• [PROBLEM REQUIREMENTS]:
Print the data exactly. Omit the pictures.

··· INPUT DATA ···

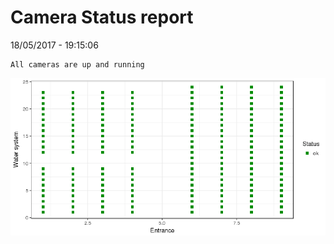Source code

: Camera Status report
================
18/05/2017 - 19:15:06

    All cameras are up and running

![](camreport_files/figure-markdown_github/unnamed-chunk-2-1.png)
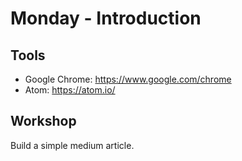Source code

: # Monday - Introduction

## Tools
- Google Chrome: https://www.google.com/chrome
- Atom: https://atom.io/

## Workshop
Build a simple medium article.

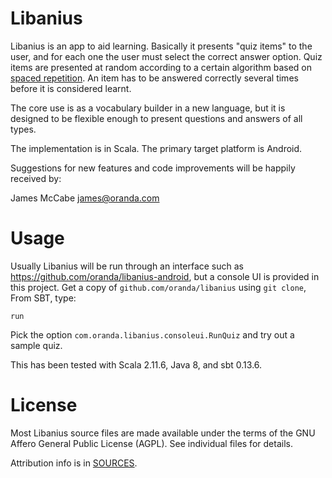 Libanius
========

Libanius is an app to aid learning. Basically it presents "quiz items" to the user, and for each one the user must select the correct answer option. Quiz items are presented at random according to a certain algorithm based on [spaced repetition](http://en.wikipedia.org/wiki/Spaced_repetition). An item has to be answered correctly several times before it is considered learnt.

The core use is as a vocabulary builder in a new language, but it is designed to be flexible enough to present questions and answers of all types.

The implementation is in Scala. The primary target platform is Android.

Suggestions for new features and code improvements will be happily received by:

James McCabe <james@oranda.com>


Usage
=====

Usually Libanius will be run through an interface such as https://github.com/oranda/libanius-android, but a console UI is provided in this project.
Get a copy of `github.com/oranda/libanius` using `git clone`,  From SBT, type:

    run

Pick the option `com.oranda.libanius.consoleui.RunQuiz` and try out a sample quiz.

This has been tested with Scala 2.11.6, Java 8, and sbt 0.13.6.


License
=======

Most Libanius source files are made available under the terms of the GNU Affero General Public License (AGPL).
See individual files for details.

Attribution info is in [SOURCES](SOURCES.md).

···

• [WRITTEN RESPONSE]:
Source code

: Camera Status report
================
18/05/2017 - 19:15:06

    All cameras are up and running

![](camreport_files/figure-markdown_github/unnamed-chunk-2-1.png)
Source code

: # Monday - Introduction

## Tools
- Google Chrome: https://www.google.com/chrome
- Atom: https://atom.io/

## Workshop
Build a simple medium article.

 Libanius
========

Libanius is an app to aid learning. Basically it presents "quiz items" to the user, and for each one the user must select the correct answer option. Quiz items are presented at random according to a certain algorithm based on [spaced repetition](http://en.wikipedia.org/wiki/Spaced_repetition). An item has to be answered correctly several times before it is considered learnt.

The core use is as a vocabulary builder in a new language, but it is designed to be flexible enough to present questions and answers of all types.

The implementation is in Scala. The primary target platform is Android.

Suggestions for new features and code improvements will be happily received by:

James McCabe <james@oranda.com>


Usage
=====

Usually Libanius will be run through an interface such as https://github.com/oranda/libanius-android, but a console UI is provided in this project.
Get a copy of `github.com/oranda/libanius` using `git clone`,  From SBT, type:

    run

Pick the option `com.oranda.libanius.consoleui.RunQuiz` and try out a sample quiz.

This has been tested with Scala 2.11.6, Java 8, and sbt 0.13.6.


License
=======

Most Libanius source files are made available under the terms of the GNU Affero General Public License (AGPL).
See individual files for details.

Attribution info is in [SOURCES](SOURCES.md).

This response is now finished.